> _Exercise instructions_
Reproduce the text of the records below word for word, leaving out the pictures.

=== Records shown ===

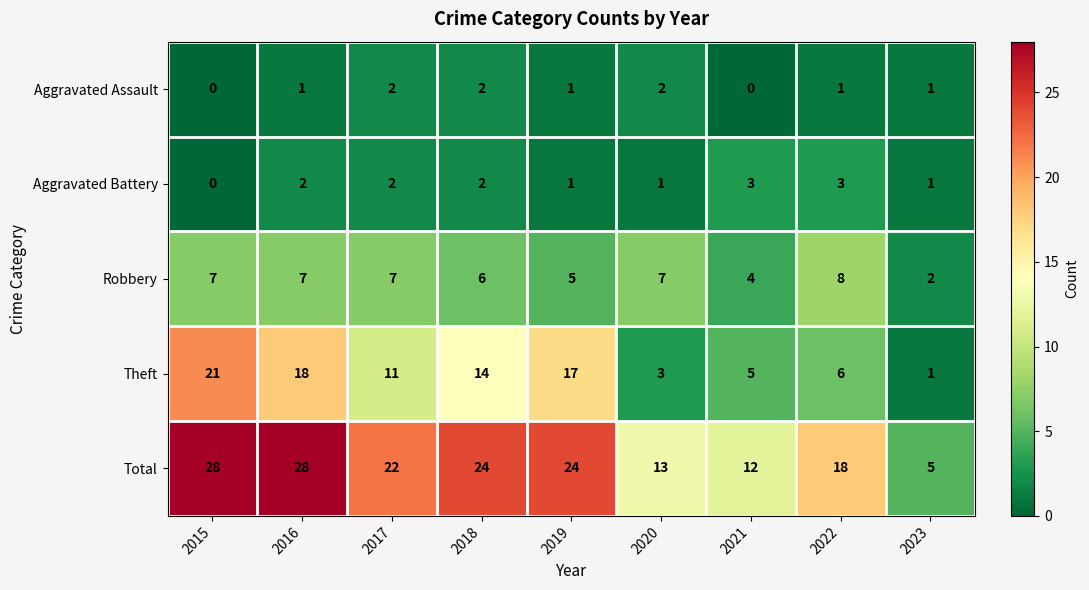

What is the difference between the Theft values at 2021 and 2017?

6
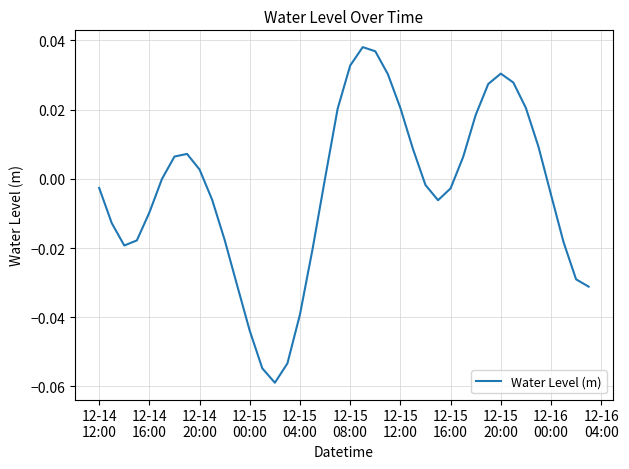

Is this an area chart (filled region under the line)?

No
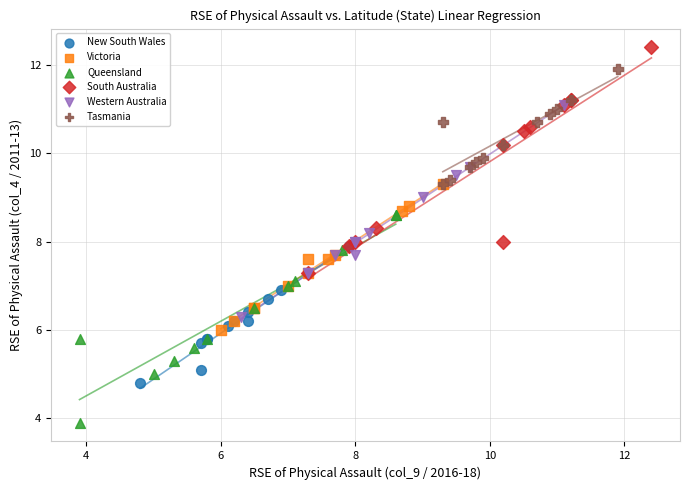

Which series reaches the minimum Y coordinate?

Queensland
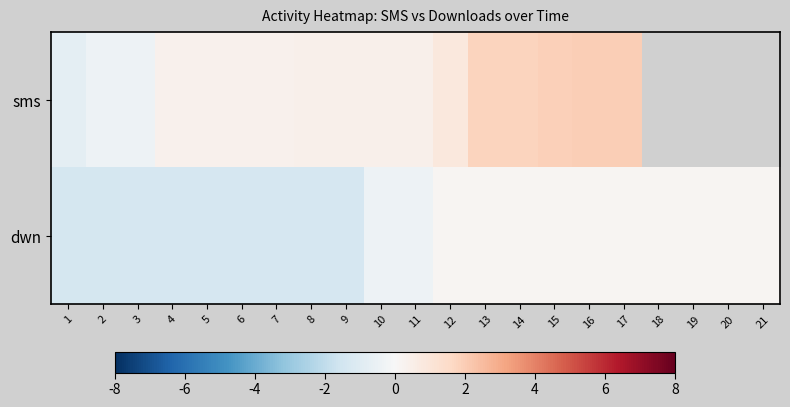

Which has a higher value, 10 or 18?

18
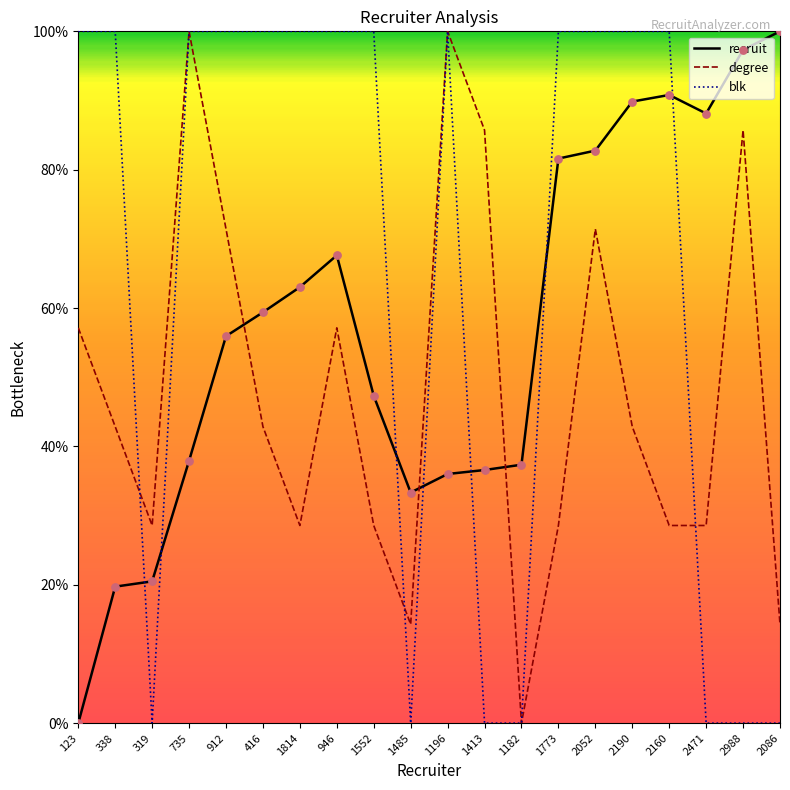

Is the value of blk at 2052 greater than the value of recruit at 2190?

Yes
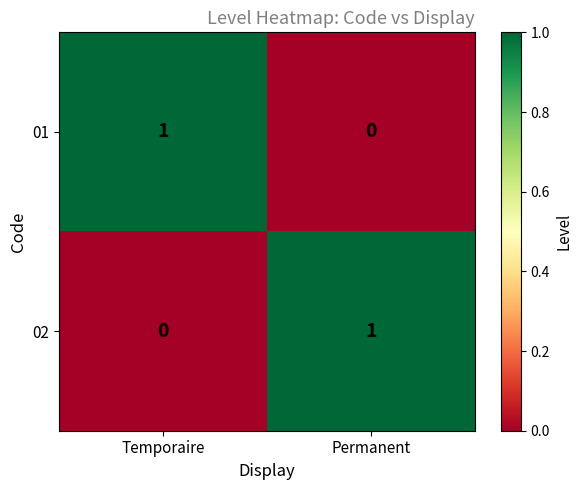

Reading left to right, extract all data points from this chart.

01: 1	0
02: 0	1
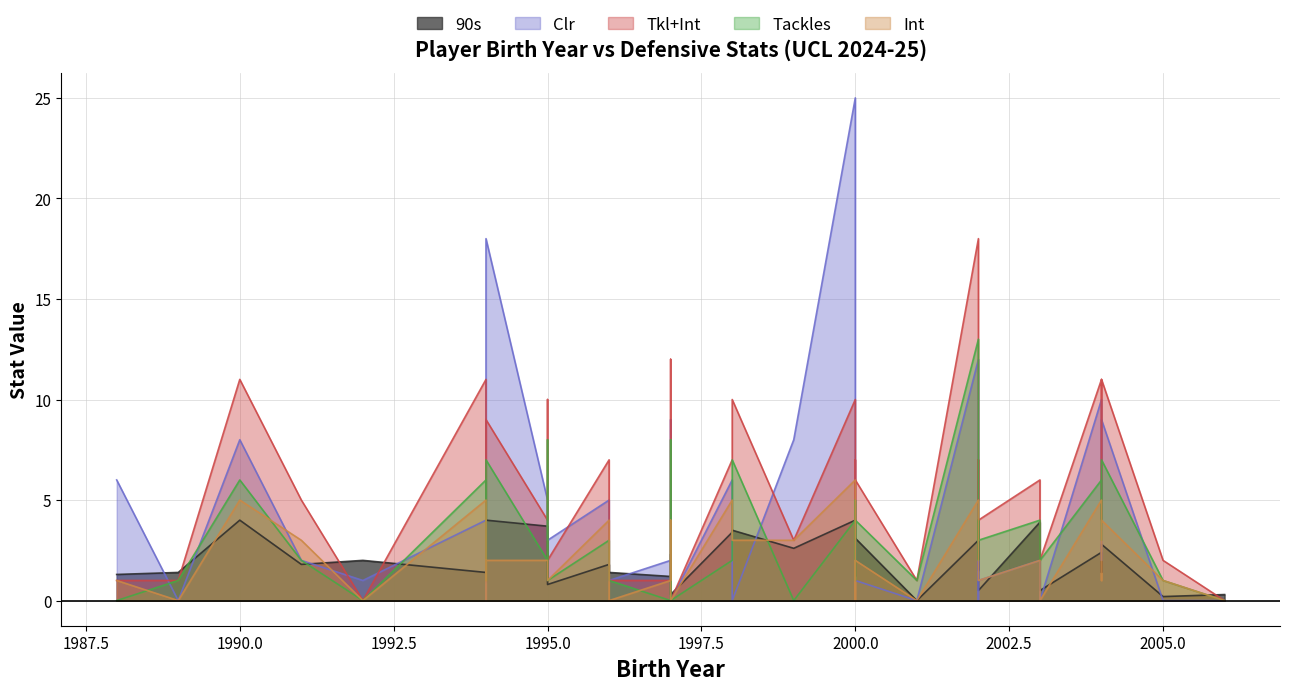

Is it true that Int equals 0.0 at 1994?

True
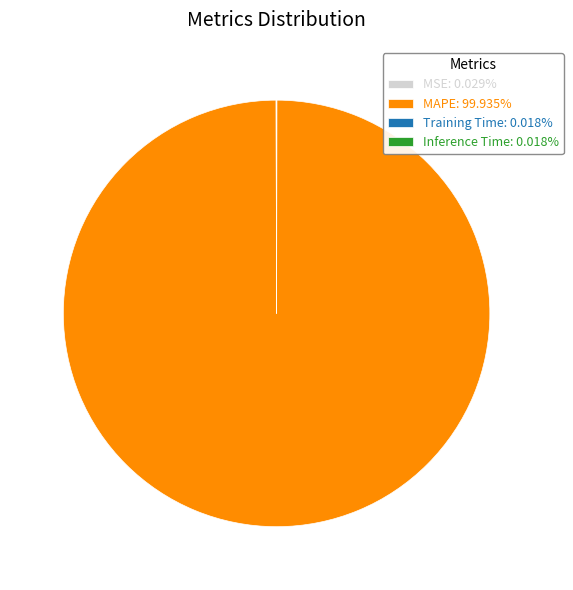

Does any single category account for the majority?

Yes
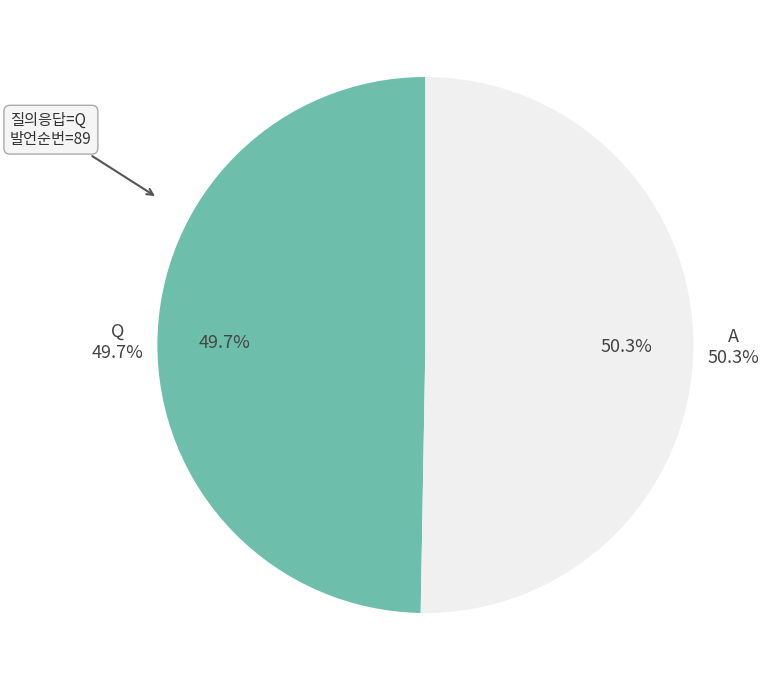

How many slices are in this pie chart?

2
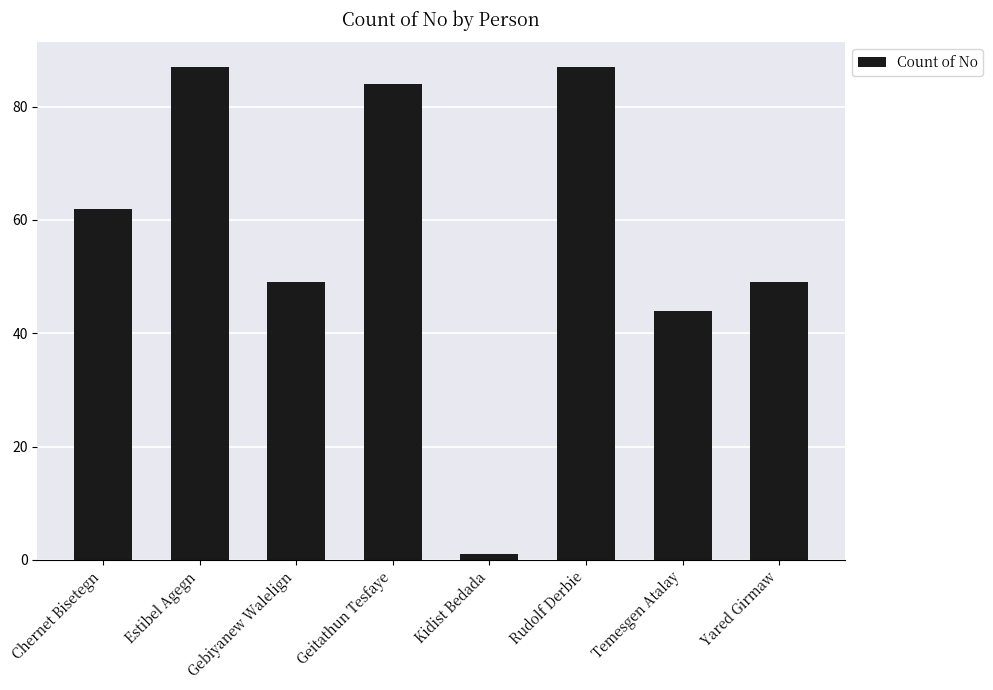

What is the approximate value at Gebiyanew Walelign, to the nearest 10?

50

===

> _Response_
What is the difference between the Theft values at 2021 and 2017?

6

Is this an area chart (filled region under the line)?

No

Which series reaches the minimum Y coordinate?

Queensland

Which has a higher value, 10 or 18?

18

Is the value of blk at 2052 greater than the value of recruit at 2190?

Yes

Reading left to right, extract all data points from this chart.

01: 1	0
02: 0	1

Is it true that Int equals 0.0 at 1994?

True

Does any single category account for the majority?

Yes

How many slices are in this pie chart?

2

What is the approximate value at Gebiyanew Walelign, to the nearest 10?

50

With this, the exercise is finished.